I met Edgar in the park near the Armory. He owned an ugly dog back then, something he’d rescued, and the mutt dragged himself around Dexter Field with the other dogs at the end of the workday. I was sitting on the swing set—no real kids ever used it—and watched the beauty with which Edgar threw the mutt a stick. He was a tall, broad man with a very neat trim of dark hair, the tattoo of a tentacle or a vine reaching out from under his collar and up the side of his neck. He flapped his Carhartt coat open and closed when he talked with the others. He was very expressive, and the cluster of people laughed whenever he joined them. He looked like any other twenty-something day laborer, but later, from the shadows across the street, I saw him step out of his house in tight black pants and a fierce trench with a fur collar, swinging an actual cane around his arm and singing—loud—some kind of bachata; he was probably the most attractive man I’d ever seen.
He was the sort of man who had deep, destroying affairs, and I loved hearing about them, my head against his chest, and after a while we both started to suspect that the best part of the affairs was talking about them afterward, together, under the oblique streetlight, on the mattress, in the dark—with the stories, the violence, the kisses, the breaking glass, the running, the crying, the begging. I was not at all surprised when he told me what his uncle did to him as a boy. I think I knew this the first moment I saw him in his Carhartt and work boots making people laugh in the park. Ours was a deep fidelity and a complete exception to our otherwise brutalizing relationships—his, in their number, mine, in their absence. Because I loved him, I hated his pederast of an uncle. One day I told him that I wanted to find his uncle and do to him what my Mémé had done to her long-ago lover Claude. I told him what I would do with the knife.
“Ah,” he sighed, “my darling. You can’t. Somebody already had the pleasure, when he was in prison for something else.”
I imagined this, and felt relieved that the man was gone from the world, but also disappointed.
“Too bad,” I said. “Don’t you wish you could have watched?”
*
It did not take us long to get around to Professor K——, and for me to pour out the sad story I had never uttered to anyone. After that, all we had to do was formulate the terms of restitution. Edgar really had nothing—less than nothing—to lose. As for me, I’d been paralyzed for nearly four years, estranged from my family, my architectural dreams reduced to breaking into the Armory to sit in its great, leaking hall. I was an expert on this building—I could have told you where the structure needed maintenance and where the steel trusses would first collapse—but I knew nobody would ever ask me what I thought about this or anything else.
We caught up with him in the late afternoon of an astonishing autumn. He was leaving his office, and I was right to assume his attachment to a regular schedule would be unchanged four years later.

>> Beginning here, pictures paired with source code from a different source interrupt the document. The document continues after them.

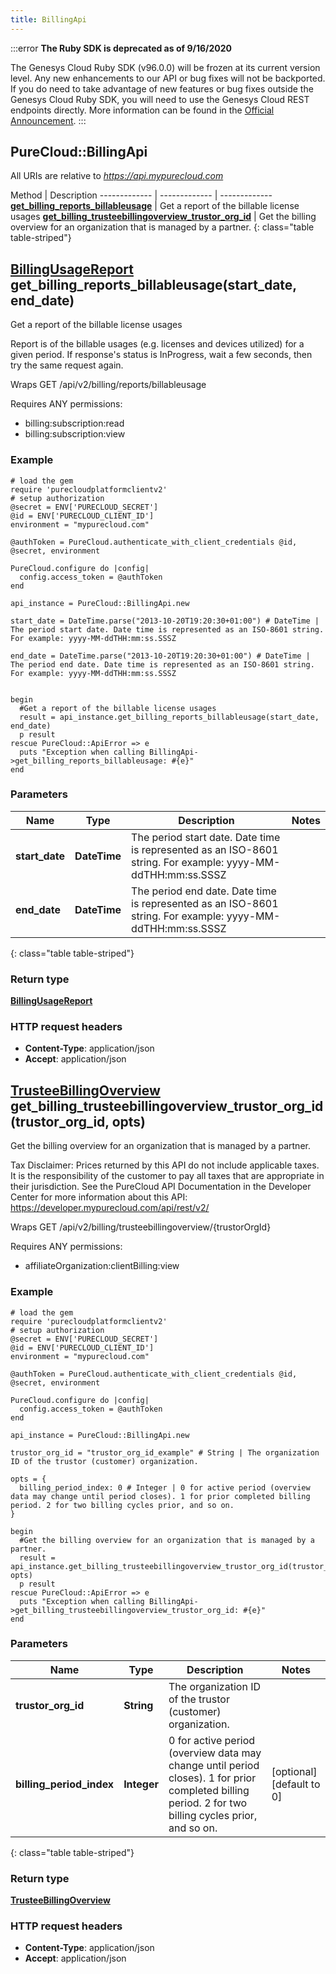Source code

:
 ```yaml
---
title: BillingApi
---
```


:::error
**The Ruby SDK is deprecated as of 9/16/2020**

The Genesys Cloud Ruby SDK (v96.0.0) will be frozen at its current version level. Any new enhancements to our API or bug fixes will not be backported. If you do need to take advantage of new features or bug fixes outside the Genesys Cloud Ruby SDK, you will need to use the Genesys Cloud REST endpoints directly. More information can be found in the [Official Announcement](https://developer.mypurecloud.com/forum/t/announcement-genesys-cloud-ruby-sdk-end-of-life/8850).
:::


## PureCloud::BillingApi

All URIs are relative to *https://api.mypurecloud.com*

Method | Description
------------- | ------------- | -------------
[**get_billing_reports_billableusage**](BillingApi.html#get_billing_reports_billableusage) | Get a report of the billable license usages
[**get_billing_trusteebillingoverview_trustor_org_id**](BillingApi.html#get_billing_trusteebillingoverview_trustor_org_id) | Get the billing overview for an organization that is managed by a partner.
{: class="table table-striped"}

<a name="get_billing_reports_billableusage"></a>

## [**BillingUsageReport**](BillingUsageReport.html) get_billing_reports_billableusage(start_date, end_date)



Get a report of the billable license usages

Report is of the billable usages (e.g. licenses and devices utilized) for a given period. If response's status is InProgress, wait a few seconds, then try the same request again.

Wraps GET /api/v2/billing/reports/billableusage 

Requires ANY permissions: 

* billing:subscription:read
* billing:subscription:view


### Example
```{"language":"ruby"}
# load the gem
require 'purecloudplatformclientv2'
# setup authorization
@secret = ENV['PURECLOUD_SECRET']
@id = ENV['PURECLOUD_CLIENT_ID']
environment = "mypurecloud.com"

@authToken = PureCloud.authenticate_with_client_credentials @id, @secret, environment

PureCloud.configure do |config|
  config.access_token = @authToken
end

api_instance = PureCloud::BillingApi.new

start_date = DateTime.parse("2013-10-20T19:20:30+01:00") # DateTime | The period start date. Date time is represented as an ISO-8601 string. For example: yyyy-MM-ddTHH:mm:ss.SSSZ

end_date = DateTime.parse("2013-10-20T19:20:30+01:00") # DateTime | The period end date. Date time is represented as an ISO-8601 string. For example: yyyy-MM-ddTHH:mm:ss.SSSZ


begin
  #Get a report of the billable license usages
  result = api_instance.get_billing_reports_billableusage(start_date, end_date)
  p result
rescue PureCloud::ApiError => e
  puts "Exception when calling BillingApi->get_billing_reports_billableusage: #{e}"
end
```

### Parameters

Name | Type | Description  | Notes
------------- | ------------- | ------------- | -------------
 **start_date** | **DateTime**| The period start date. Date time is represented as an ISO-8601 string. For example: yyyy-MM-ddTHH:mm:ss.SSSZ |  |
 **end_date** | **DateTime**| The period end date. Date time is represented as an ISO-8601 string. For example: yyyy-MM-ddTHH:mm:ss.SSSZ |  |
{: class="table table-striped"}


### Return type

[**BillingUsageReport**](BillingUsageReport.html)

### HTTP request headers

 - **Content-Type**: application/json
 - **Accept**: application/json



<a name="get_billing_trusteebillingoverview_trustor_org_id"></a>

## [**TrusteeBillingOverview**](TrusteeBillingOverview.html) get_billing_trusteebillingoverview_trustor_org_id(trustor_org_id, opts)



Get the billing overview for an organization that is managed by a partner.

Tax Disclaimer: Prices returned by this API do not include applicable taxes. It is the responsibility of the customer to pay all taxes that are appropriate in their jurisdiction. See the PureCloud API Documentation in the Developer Center for more information about this API: https://developer.mypurecloud.com/api/rest/v2/

Wraps GET /api/v2/billing/trusteebillingoverview/{trustorOrgId} 

Requires ANY permissions: 

* affiliateOrganization:clientBilling:view


### Example
```{"language":"ruby"}
# load the gem
require 'purecloudplatformclientv2'
# setup authorization
@secret = ENV['PURECLOUD_SECRET']
@id = ENV['PURECLOUD_CLIENT_ID']
environment = "mypurecloud.com"

@authToken = PureCloud.authenticate_with_client_credentials @id, @secret, environment

PureCloud.configure do |config|
  config.access_token = @authToken
end

api_instance = PureCloud::BillingApi.new

trustor_org_id = "trustor_org_id_example" # String | The organization ID of the trustor (customer) organization.

opts = { 
  billing_period_index: 0 # Integer | 0 for active period (overview data may change until period closes). 1 for prior completed billing period. 2 for two billing cycles prior, and so on.
}

begin
  #Get the billing overview for an organization that is managed by a partner.
  result = api_instance.get_billing_trusteebillingoverview_trustor_org_id(trustor_org_id, opts)
  p result
rescue PureCloud::ApiError => e
  puts "Exception when calling BillingApi->get_billing_trusteebillingoverview_trustor_org_id: #{e}"
end
```

### Parameters

Name | Type | Description  | Notes
------------- | ------------- | ------------- | -------------
 **trustor_org_id** | **String**| The organization ID of the trustor (customer) organization. |  |
 **billing_period_index** | **Integer**| 0 for active period (overview data may change until period closes). 1 for prior completed billing period. 2 for two billing cycles prior, and so on. | [optional] [default to 0] |
{: class="table table-striped"}


### Return type

[**TrusteeBillingOverview**](TrusteeBillingOverview.html)

### HTTP request headers

 - **Content-Type**: application/json
 - **Accept**: application/json



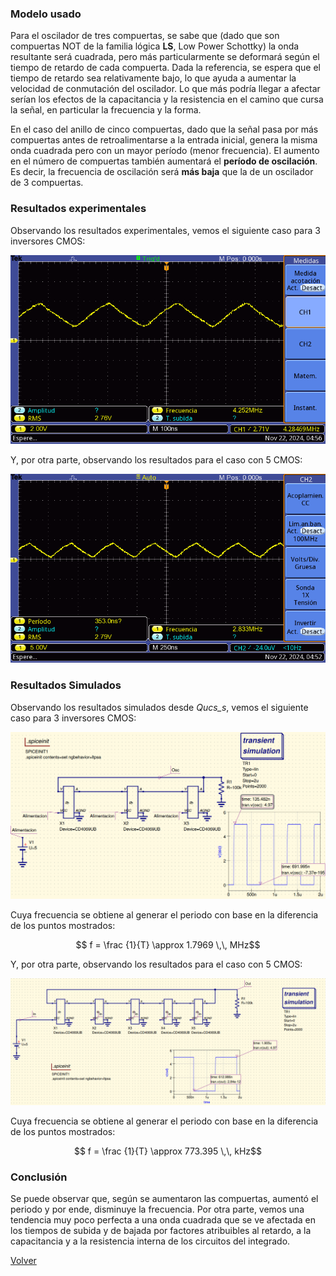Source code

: 
### Modelo usado

Para el oscilador de tres compuertas, se sabe que (dado que son compuertas NOT de la familia lógica **LS**, Low Power Schottky) la onda resultante será cuadrada, pero más particularmente se deformará según el tiempo de retardo de cada compuerta. Dada la referencia, se espera que el tiempo de retardo sea relativamente bajo, lo que ayuda a aumentar la velocidad de conmutación del oscilador. Lo que más podría llegar a afectar serían los efectos de la capacitancia y la resistencia en el camino que cursa la señal, en particular la frecuencia y la forma.

En el caso del anillo de cinco compuertas, dado que la señal pasa por más compuertas antes de retroalimentarse a la entrada inicial, genera la misma onda cuadrada pero con un mayor período (menor frecuencia). El aumento en el número de compuertas también aumentará el **período de oscilación**. Es decir, la frecuencia de oscilación será **más baja** que la de un oscilador de 3 compuertas.

### Resultados experimentales

Observando los resultados experimentales, vemos el siguiente caso para 3 inversores CMOS:

![|400](Imagenes/Part3_1.png)

Y, por otra parte, observando los resultados para el caso con 5 CMOS:

![|400](Imagenes/Part3_2.png)


### Resultados Simulados 

Observando los resultados simulados desde _Qucs_s_, vemos el siguiente caso para 3 inversores CMOS:

![](Imagenes/IMCD6.png)

Cuya frecuencia se obtiene al generar el periodo con base en la diferencia de los puntos mostrados:

$$ f  = \frac  {1}{T} \approx 1.7969 \,\, MHz$$

Y, por otra parte, observando los resultados para el caso con 5 CMOS:

![](Imagenes/IMCD7.png)

Cuya frecuencia se obtiene al generar el periodo con base en la diferencia de los puntos mostrados:

$$ f  = \frac  {1}{T} \approx 773.395 \,\, kHz$$


### Conclusión

Se puede observar que, según se aumentaron las compuertas, aumentó el periodo y por ende, disminuye la frecuencia. Por otra parte, vemos una tendencia muy poco perfecta a una onda cuadrada que se ve afectada en los tiempos de subida y de bajada por factores atribuibles al retardo, a la capacitancia y a la resistencia interna de los circuitos del integrado.


[Volver](https://github.com/juamorenogo/Digital_2024_2/tree/main/Lab_01/SN70LS04)


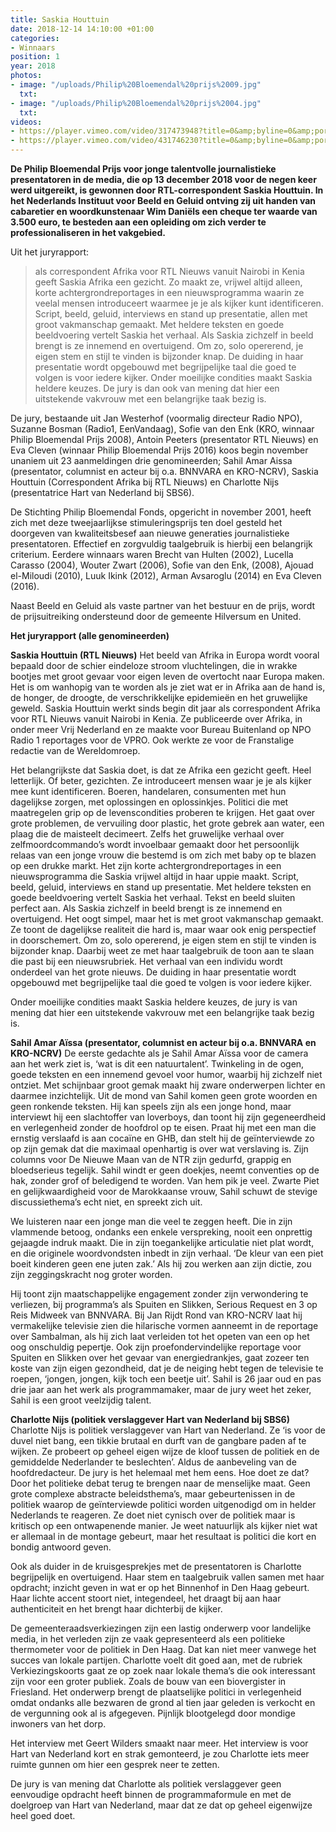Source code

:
 ```yaml
---
title: Saskia Houttuin
date: 2018-12-14 14:10:00 +01:00
categories:
- Winnaars
position: 1
year: 2018
photos:
- image: "/uploads/Philip%20Bloemendal%20prijs%2009.jpg"
  txt: 
- image: "/uploads/Philip%20Bloemendal%20prijs%2004.jpg"
  txt: 
videos:
- https://player.vimeo.com/video/317473948?title=0&amp;byline=0&amp;portrait=0
- https://player.vimeo.com/video/431746230?title=0&amp;byline=0&amp;portrait=0
---
```


**De Philip Bloemendal Prijs voor jonge talentvolle journalistieke presentatoren in de media, die op 13 december 2018 voor de negen keer werd uitgereikt, is gewonnen door RTL-correspondent Saskia Houttuin. In het Nederlands Instituut voor Beeld en Geluid ontving zij uit handen van cabaretier en woordkunstenaar Wim Daniëls een cheque ter waarde van 3.500 euro, te besteden aan een opleiding om zich verder te professionaliseren in het vakgebied.**

<!--more-->

Uit het juryrapport:

>als correspondent Afrika voor RTL Nieuws vanuit Nairobi in Kenia geeft Saskia Afrika een gezicht. Zo maakt ze, vrijwel altijd alleen, korte achtergrondreportages in een nieuwsprogramma waarin ze veelal mensen introduceert waarmee je je als kijker kunt identificeren. Script, beeld, geluid, interviews en stand up presentatie, allen met groot vakmanschap gemaakt. Met heldere teksten en goede beeldvoering vertelt Saskia het verhaal. Als Saskia zichzelf in beeld brengt is ze innemend en overtuigend. Om zo, solo opererend, je eigen stem en stijl te vinden is bijzonder knap. De duiding in haar presentatie wordt opgebouwd met begrijpelijke taal die goed te volgen is voor iedere kijker. Onder moeilijke condities maakt Saskia heldere keuzes. De jury is dan ook van mening dat hier een uitstekende vakvrouw met een belangrijke taak bezig is.

De jury, bestaande uit Jan Westerhof (voormalig directeur Radio NPO), Suzanne Bosman (Radio1, EenVandaag), Sofie van den Enk (KRO, winnaar Philip Bloemendal Prijs 2008), Antoin Peeters (presentator RTL Nieuws) en Eva Cleven (winnaar Philip Bloemendal Prijs 2016) koos begin november unaniem uit 23 aanmeldingen drie genomineerden; Sahil Amar Aissa (presentator, columnist en acteur bij o.a. BNNVARA en KRO-NCRV), Saskia Houttuin (Correspondent Afrika bij RTL Nieuws) en Charlotte Nijs (presentatrice Hart van Nederland bij SBS6).

De Stichting Philip Bloemendal Fonds, opgericht in november 2001, heeft zich met deze tweejaarlijkse stimuleringsprijs ten doel gesteld het doorgeven van kwaliteitsbesef aan nieuwe generaties journalistieke presentatoren. Effectief en zorgvuldig taalgebruik is hierbij een belangrijk criterium. Eerdere winnaars waren Brecht van Hulten (2002), Lucella Carasso (2004), Wouter Zwart (2006), Sofie van den Enk, (2008), Ajouad el-Miloudi (2010), Luuk Ikink (2012), Arman Avsaroglu (2014) en Eva Cleven (2016).

Naast Beeld en Geluid als vaste partner van het bestuur en de prijs, wordt de prijsuitreiking ondersteund door de gemeente Hilversum en United.

**Het juryrapport (alle genomineerden)**

**Saskia Houttuin (RTL Nieuws)**
Het beeld van Afrika in Europa wordt vooral bepaald door de schier eindeloze stroom vluchtelingen, die in wrakke bootjes met groot gevaar voor eigen leven de overtocht naar Europa maken. Het is om wanhopig van te worden als je ziet wat er in Afrika aan de hand is, de honger, de droogte, de verschrikkelijke epidemieën en het gruwelijke geweld. Saskia Houttuin werkt sinds begin dit jaar als correspondent Afrika voor RTL Nieuws vanuit Nairobi in Kenia. Ze publiceerde over Afrika, in onder meer Vrij Nederland en ze maakte voor Bureau Buitenland op NPO Radio 1 reportages voor de VPRO. Ook werkte ze voor de Franstalige redactie van de Wereldomroep.

Het belangrijkste dat Saskia doet, is dat ze Afrika een gezicht geeft. Heel letterlijk. Of beter, gezichten. Ze introduceert mensen waar je je als kijker mee kunt identificeren. Boeren, handelaren, consumenten met hun dagelijkse zorgen, met oplossingen en oplossinkjes. Politici die met maatregelen grip op de levenscondities proberen te krijgen. Het gaat over grote problemen, de vervuiling door plastic, het grote gebrek aan water, een plaag die de maisteelt decimeert. Zelfs het gruwelijke verhaal over zelfmoordcommando’s wordt invoelbaar gemaakt door het persoonlijk relaas van een jonge vrouw die bestemd is om zich met baby op te blazen op een drukke markt. Het zijn korte achtergrondreportages in een nieuwsprogramma die Saskia vrijwel altijd in haar uppie maakt. Script, beeld, geluid, interviews en stand up presentatie. Met heldere teksten en goede beeldvoering vertelt Saskia het verhaal. Tekst en beeld sluiten perfect aan. Als Saskia zichzelf in beeld brengt is ze innemend en overtuigend. Het oogt simpel, maar het is met groot vakmanschap gemaakt. Ze toont de dagelijkse realiteit die hard is, maar waar ook enig perspectief in doorschemert.
Om zo, solo opererend, je eigen stem en stijl te vinden is bijzonder knap. Daarbij weet ze met haar taalgebruik de toon aan te slaan die past bij een nieuwsrubriek. Het verhaal van een individu wordt onderdeel van het grote nieuws. De duiding in haar presentatie wordt opgebouwd met begrijpelijke taal die goed te volgen is voor iedere kijker.

Onder moeilijke condities maakt Saskia heldere keuzes, de jury is van mening dat hier een uitstekende vakvrouw met een belangrijke taak bezig is.

**Sahil Amar Aïssa (presentator, columnist en acteur bij o.a. BNNVARA en KRO-NCRV)**
De eerste gedachte als je Sahil Amar Aïssa voor de camera aan het werk ziet is, ‘wat is dit een natuurtalent’. Twinkeling in de ogen, goede teksten en een innemend gevoel voor humor, waarbij hij zichzelf niet ontziet. Met schijnbaar groot gemak maakt hij zware onderwerpen lichter en daarmee inzichtelijk. Uit de mond van Sahil komen geen grote woorden en geen ronkende teksten. Hij kan speels zijn als een jonge hond, maar interviewt hij een slachtoffer van loverboys, dan toont hij zijn gegeneerdheid en verlegenheid zonder de hoofdrol op te eisen. Praat hij met een man die ernstig verslaafd is aan cocaïne en GHB, dan stelt hij de geïnterviewde zo op zijn gemak dat die maximaal openhartig is over wat verslaving is. Zijn columns voor De Nieuwe Maan van de NTR zijn gedurfd, grappig en bloedserieus tegelijk. Sahil windt er geen doekjes, neemt conventies op de hak, zonder grof of beledigend te worden. Van hem pik je veel. Zwarte Piet en gelijkwaardigheid voor de Marokkaanse vrouw, Sahil schuwt de stevige discussiethema’s echt niet, en spreekt zich uit.

We luisteren naar een jonge man die veel te zeggen heeft. Die in zijn vlammende betoog, ondanks een enkele verspreking, nooit een onprettig gejaagde indruk maakt. Die in zijn toegankelijke articulatie niet plat wordt, en die originele woordvondsten inbedt in zijn verhaal. ‘De kleur van een piet boeit kinderen geen ene juten zak.’ Als hij zou werken aan zijn dictie, zou zijn zeggingskracht nog groter worden. 

Hij toont zijn maatschappelijke engagement zonder zijn verwondering te verliezen, bij programma’s als Spuiten en Slikken, Serious Request en 3 op Reis Midweek van BNNVARA. Bij Jan Rijdt Rond van KRO-NCRV laat hij vermakelijke televisie zien die hilarische vormen aanneemt in de reportage over Sambalman, als hij zich laat verleiden tot het opeten van een op het oog onschuldig pepertje. Ook zijn proefondervindelijke reportage voor Spuiten en Slikken over het gevaar van energiedrankjes, gaat zozeer ten koste van zijn eigen gezondheid, dat je de neiging hebt tegen de televisie te roepen, ‘jongen, jongen, kijk toch een beetje uit’. Sahil is 26 jaar oud en pas drie jaar aan het werk als programmamaker, maar de jury weet het zeker, Sahil is een groot veelzijdig talent.

**Charlotte Nijs (politiek verslaggever Hart van Nederland bij SBS6)**
Charlotte Nijs is politiek verslaggever van Hart van Nederland. Ze ‘is voor de duvel niet bang, een tikkie brutaal en durft van de gangbare paden af te wijken. Ze probeert op geheel eigen wijze de kloof tussen de politiek en de gemiddelde Nederlander te beslechten’. Aldus de aanbeveling van de hoofdredacteur. De jury is het helemaal met hem eens.
Hoe doet ze dat? Door het politieke debat terug te brengen naar de menselijke maat. Geen grote complexe abstracte beleidsthema’s, maar gebeurtenissen in de politiek waarop de geïnterviewde politici worden uitgenodigd om in helder Nederlands te reageren. Ze doet niet cynisch over de politiek maar is kritisch op een ontwapenende manier. Je weet natuurlijk als kijker niet wat er allemaal in de montage gebeurt, maar het resultaat is politici die kort en bondig antwoord geven.

Ook als duider in de kruisgesprekjes met de presentatoren is Charlotte begrijpelijk en overtuigend. Haar stem en taalgebruik vallen samen met haar opdracht; inzicht geven in wat er op het Binnenhof in Den Haag gebeurt. Haar lichte accent stoort niet, integendeel, het draagt bij aan haar authenticiteit en het brengt haar dichterbij de kijker. 

De gemeenteraadsverkiezingen zijn een lastig onderwerp voor landelijke media, in het verleden zijn ze vaak gepresenteerd als een politieke thermometer voor de politiek in Den Haag. Dat kan niet meer vanwege het succes van lokale partijen. Charlotte voelt dit goed aan, met de rubriek Verkiezingskoorts gaat ze op zoek naar lokale thema’s die ook interessant zijn voor een groter publiek. Zoals de bouw van een biovergister in Friesland. Het onderwerp brengt de plaatselijke politici in verlegenheid omdat ondanks alle bezwaren de grond al tien jaar geleden is verkocht en de vergunning ook al is afgegeven. Pijnlijk blootgelegd door mondige inwoners van het dorp.

Het interview met Geert Wilders smaakt naar meer. Het interview is voor Hart van Nederland kort en strak gemonteerd, je zou Charlotte iets meer ruimte gunnen om hier een gesprek neer te zetten.

De jury is van mening dat Charlotte als politiek verslaggever geen eenvoudige opdracht heeft binnen de programmaformule en met de doelgroep van Hart van Nederland, maar dat ze dat op geheel eigenwijze heel goed doet.

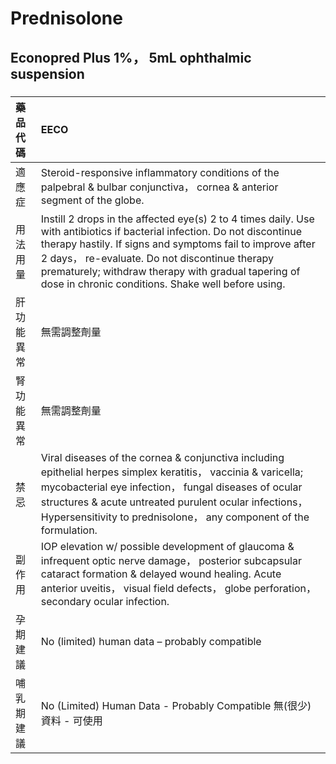 # Prednisolone

## Econopred Plus 1%， 5mL ophthalmic suspension

##### 

| 藥品代碼   | EECO                                                                                                                                                                                                                                                                                                                                                 |
|:-----------|:-----------------------------------------------------------------------------------------------------------------------------------------------------------------------------------------------------------------------------------------------------------------------------------------------------------------------------------------------------|
| 適應症     | Steroid-responsive inflammatory conditions of the palpebral & bulbar conjunctiva， cornea & anterior segment of the globe.                                                                                                                                                                                                                           |
| 用法用量   | Instill 2 drops in the affected eye(s) 2 to 4 times daily. Use with antibiotics if bacterial infection. Do not discontinue therapy hastily. If signs and symptoms fail to improve after 2 days， re-evaluate. Do not discontinue therapy prematurely; withdraw therapy with gradual tapering of dose in chronic conditions. Shake well before using. |
| 肝功能異常 | 無需調整劑量                                                                                                                                                                                                                                                                                                                                         |
| 腎功能異常 | 無需調整劑量                                                                                                                                                                                                                                                                                                                                         |
| 禁忌       | Viral diseases of the cornea & conjunctiva including epithelial herpes simplex keratitis， vaccinia & varicella; mycobacterial eye infection， fungal diseases of ocular structures & acute untreated purulent ocular infections， Hypersensitivity to prednisolone， any component of the formulation.                                              |
| 副作用     | IOP elevation w/ possible development of glaucoma & infrequent optic nerve damage， posterior subcapsular cataract formation & delayed wound healing. Acute anterior uveitis， visual field defects， globe perforation， secondary ocular infection.                                                                                                |
| 孕期建議   | No (limited) human data – probably compatible                                                                                                                                                                                                                                                                                                        |
| 哺乳期建議 | No (Limited) Human Data - Probably Compatible 無(很少)資料 - 可使用                                                                                                                                                                                                                                                                                  |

He was, naturally, on his way home to dinner with his wife. Edgar came up and slipped his arm companionably through the professor’s, and I did the same. Professor K—— was tall, but Edgar was taller, and had about fifty pounds on him. Edgar smiled winningly as I’d seen him do so many times, so many people in awe of him physically, and him just having the time of his life, knowing it all leads to death—even pleasure. The professor’s expression, of course, was one of confusion. We walked together, arm in arm, like chums. The professor looked from Edgar to me, and back to Edgar, then me.
“How are you?” I asked him.
“He’s great,” said Edgar.
“He’d have to be, on a day like this,” I said, whistling. “What a stunner.”
“What are you doing?” the professor whispered.
“Yes siree, he’s feeling great,” Edgar continued. “He’s blessed with so much. A high-class job. Summers off. A loving wife.”
Professor K——’s expression clouded. He pulled back on our arms, but of course we did not give him any slack.
“Our car is just over there,” I said. “Don’t worry. It’s not far.”
“He doesn’t think it’s far,” said Edgar. “He’s happy to walk. On a day like this. He knows how lucky he is. And look at his shoes. Comfortable. European.”
“Viennese,” I said.
“He doesn’t look Vietnamese,” said Edgar.
“Oh poo,” I said.
“You cannot,” said the professor. “You cannot—”
Edgar opened the door to his Charger, arm still hooked through Professor K——’s, whose mouth was opening and closing in disbelief.
“We can’t?” Edgar smiled at me tenderly. “What was Obama’s slogan, honey?”
I smiled at Edgar. We were going to heal ourselves. “Yes we can.”
*
Plans had been laid and abandoned for the Armory building numerous times. Given up by the National Guard due to upkeep, it functioned, for a time, as a soundstage for a couple Hollywood movies. In 2004, a proposed bond issue to finance renovation was placed on the ballot; it did not pass. Standing inside of it, feeling the dank, perpetually wet air, one realizes that it will never be renovated because there is something wrong about it, something dark and un-American. It brings to mind torture. It reminds me in design of the Stasi building in Stuttgart, a building on which I’d written a paper for—who else?—Professor K——.